You know you’re a flight attendant when you can easily say the word “goodbye” in six different languages.
To say we meet a lot of people is an understatement — I greet at least 200 passengers a day. If we have four flights in a single day, that’s about 500 passengers, which equates to 500 hellos that are followed by 500 buh-byes — or au revoirs, or sayanaras.
Saying goodbye is a ritual: It marks a coming separation. Being together moves into being apart.
Because of my job so many people come and go in my life. I talk to so many people every day from all walks of life, young old, and from all around the world. Even for me it’s uncommon to meet someone I’d want to continue a conversation with elsewhere. When that does happen, it matters — it’s important.
Which brings us to ghosting. Closure — or lack thereof.
Ghosting, if you’re unfamiliar, is ending a relationship without saying goodbye — without saying anything at all. Just disappearing out of nowhere. No phone call, no text: Nothing.
I’ve been ghosted — twice now.
What surprised me the most was how much it bothered me. It still bothers me, months and years later, and I’m a grown woman — a flight attendant whose life is full of abrupt endings and quick goodbyes. If I have a hard time with ghosting, I can’t imagine how someone who isn’t so familiar with goodbye might feel. And even I wasn’t always so cool with quick goodbyes.
One of the strangest things in the beginning of my career was to really connect and work well with another flight attendant, only to part ways so quickly, so coldly, as if I’d imagined the whole thing.
Before a flight even touched down on the runway, all that we shared got tucked away and zipped up like a passenger’s gossip magazine inside a flight attendant’s tote bag for the next flight. I don’t know how many of these moments accrued before it was I who took off with a quick “See ya!” knowing full well I might not see that coworker again for months, or even years.

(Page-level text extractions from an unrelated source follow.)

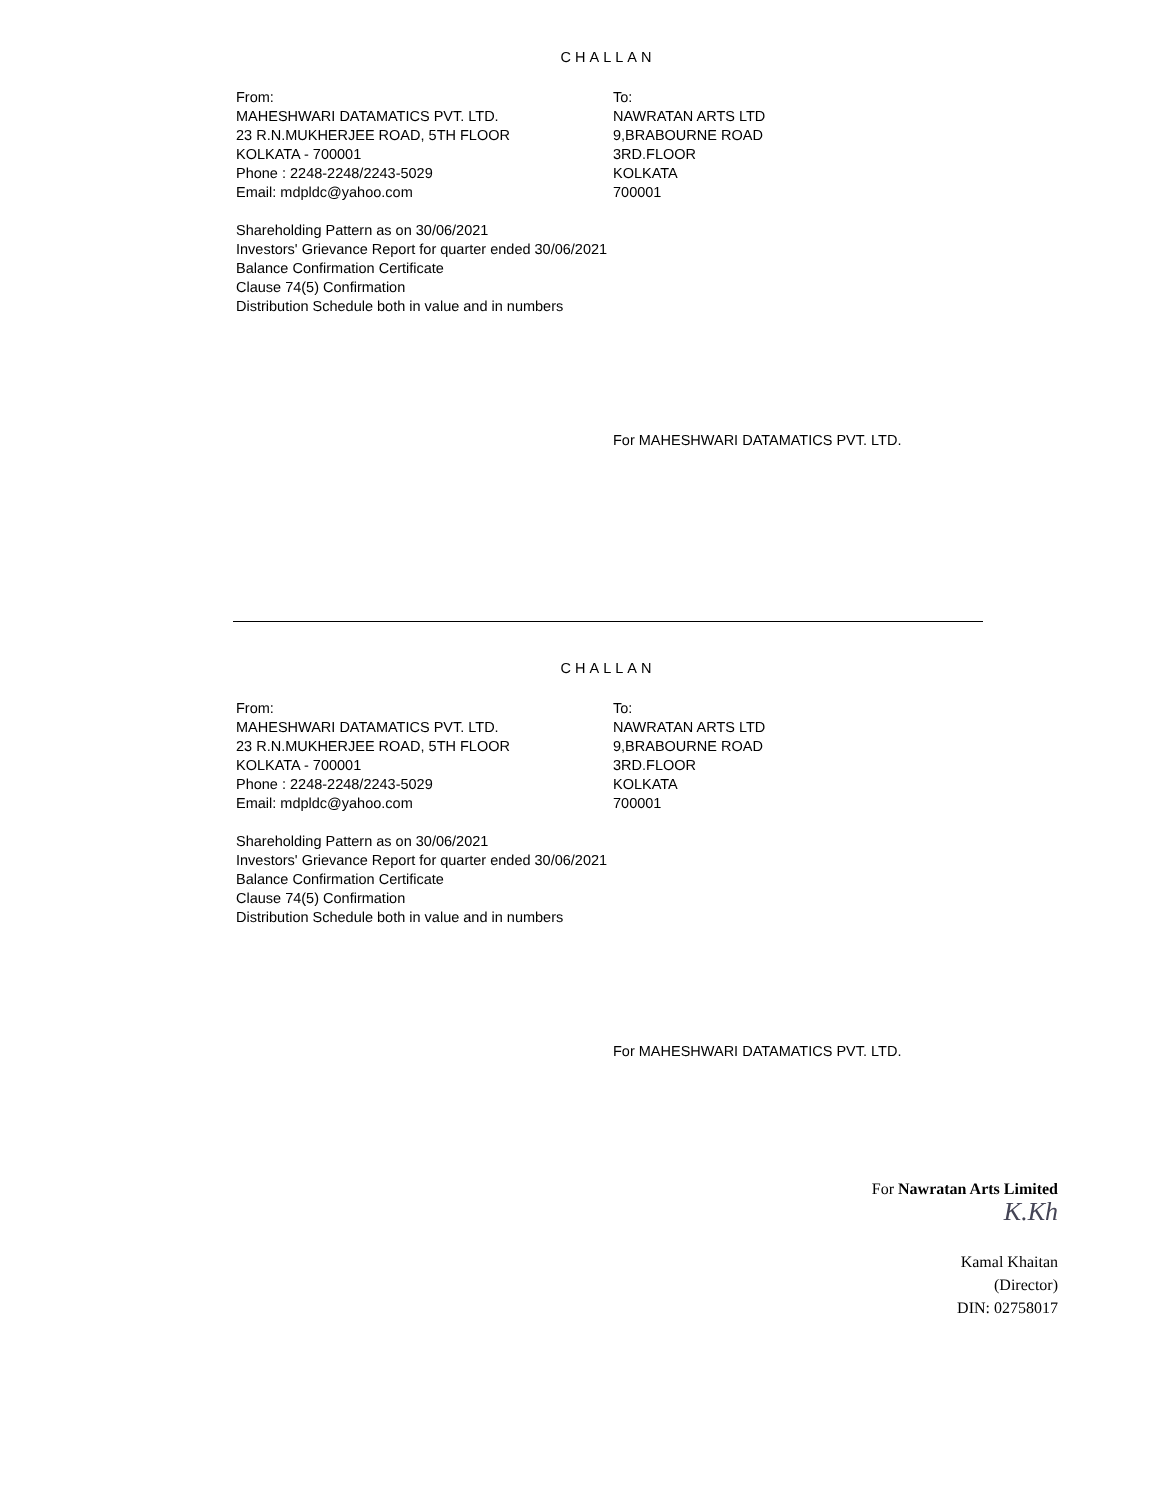CHALLAN
From:
MAHESHWARI DATAMATICS PVT. LTD.
23 R.N.MUKHERJEE ROAD, 5TH FLOOR
KOLKATA - 700001
Phone : 2248-2248/2243-5029
Email: mdpldc@yahoo.com
To:
NAWRATAN ARTS LTD
9,BRABOURNE ROAD
3RD.FLOOR
KOLKATA
700001
Shareholding Pattern as on 30/06/2021
Investors' Grievance Report for quarter ended 30/06/2021
Balance Confirmation Certificate
Clause 74(5) Confirmation
Distribution Schedule both in value and in numbers
For MAHESHWARI DATAMATICS PVT. LTD.
CHALLAN
From:
MAHESHWARI DATAMATICS PVT. LTD.
23 R.N.MUKHERJEE ROAD, 5TH FLOOR
KOLKATA - 700001
Phone : 2248-2248/2243-5029
Email: mdpldc@yahoo.com
To:
NAWRATAN ARTS LTD
9,BRABOURNE ROAD
3RD.FLOOR
KOLKATA
700001
Shareholding Pattern as on 30/06/2021
Investors' Grievance Report for quarter ended 30/06/2021
Balance Confirmation Certificate
Clause 74(5) Confirmation
Distribution Schedule both in value and in numbers
For MAHESHWARI DATAMATICS PVT. LTD.
For Nawratan Arts Limited
K.Kh
Kamal Khaitan
(Director)
DIN: 02758017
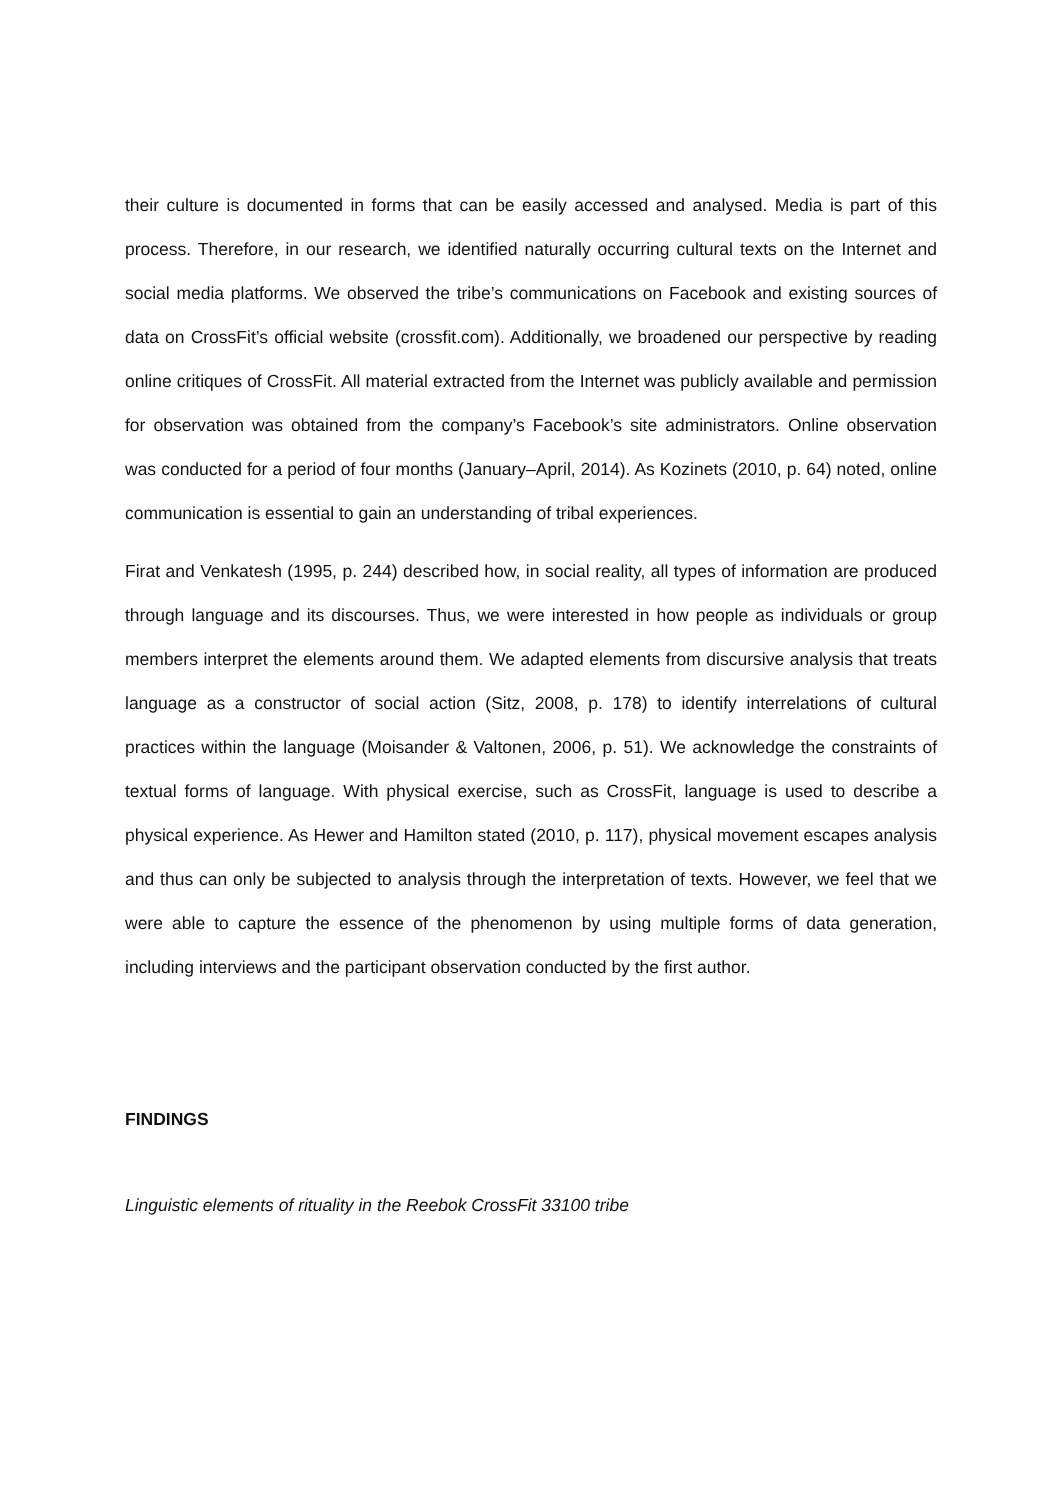their culture is documented in forms that can be easily accessed and analysed. Media is part of this process. Therefore, in our research, we identified naturally occurring cultural texts on the Internet and social media platforms. We observed the tribe’s communications on Facebook and existing sources of data on CrossFit’s official website (crossfit.com). Additionally, we broadened our perspective by reading online critiques of CrossFit. All material extracted from the Internet was publicly available and permission for observation was obtained from the company’s Facebook’s site administrators. Online observation was conducted for a period of four months (January–April, 2014). As Kozinets (2010, p. 64) noted, online communication is essential to gain an understanding of tribal experiences.
Firat and Venkatesh (1995, p. 244) described how, in social reality, all types of information are produced through language and its discourses. Thus, we were interested in how people as individuals or group members interpret the elements around them. We adapted elements from discursive analysis that treats language as a constructor of social action (Sitz, 2008, p. 178) to identify interrelations of cultural practices within the language (Moisander & Valtonen, 2006, p. 51). We acknowledge the constraints of textual forms of language. With physical exercise, such as CrossFit, language is used to describe a physical experience. As Hewer and Hamilton stated (2010, p. 117), physical movement escapes analysis and thus can only be subjected to analysis through the interpretation of texts. However, we feel that we were able to capture the essence of the phenomenon by using multiple forms of data generation, including interviews and the participant observation conducted by the first author.
FINDINGS
Linguistic elements of rituality in the Reebok CrossFit 33100 tribe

So I’m used to goodbyes. I’m the kind of person who doesn’t need a long, drawn-out farewell.
The first time I was ghosted the word “ghosting” didn’t yet exist: It was 20 years ago. I bonded with a woman — who was also a roommate and fellow flight attendant — over a Dr. Pepper at my airline’s training center, and we became friends right away. I wouldn’t have made it through without her.
I’ll never forget the day I came home from a trip, and found her sitting outside waiting to tell me she’d quit. Her breaking point came at the five-month mark. She was the perfect flight attendant — but the job is not for everyone. It’s not even a job, it’s a lifestyle, and most people can’t — or don’t want to — handle it. My airline had cut the route from our base city to the airport where her boyfriend lived, which would have made it very difficult for her to visit him on days off. She quit to move home.
I was sad when she quit, but I figured we’d still remain friends after all we’d been through. We were two southern girls who had moved to New York to live with 60 other flight attendants in a five-bedroom house in Queens. The fact that we were hungry and poor and had to struggle to scrounge up bus fare while wearing a chic airline uniform should have been enough to bond two people together forever.
One day, a few months after she had quit, I dialed her number only to be greeted by a computerized voice informing me the number had been disconnected. At first I didn’t think much about it. I assumed she had moved again and would eventually be in touch. Wrong. I never heard from her again.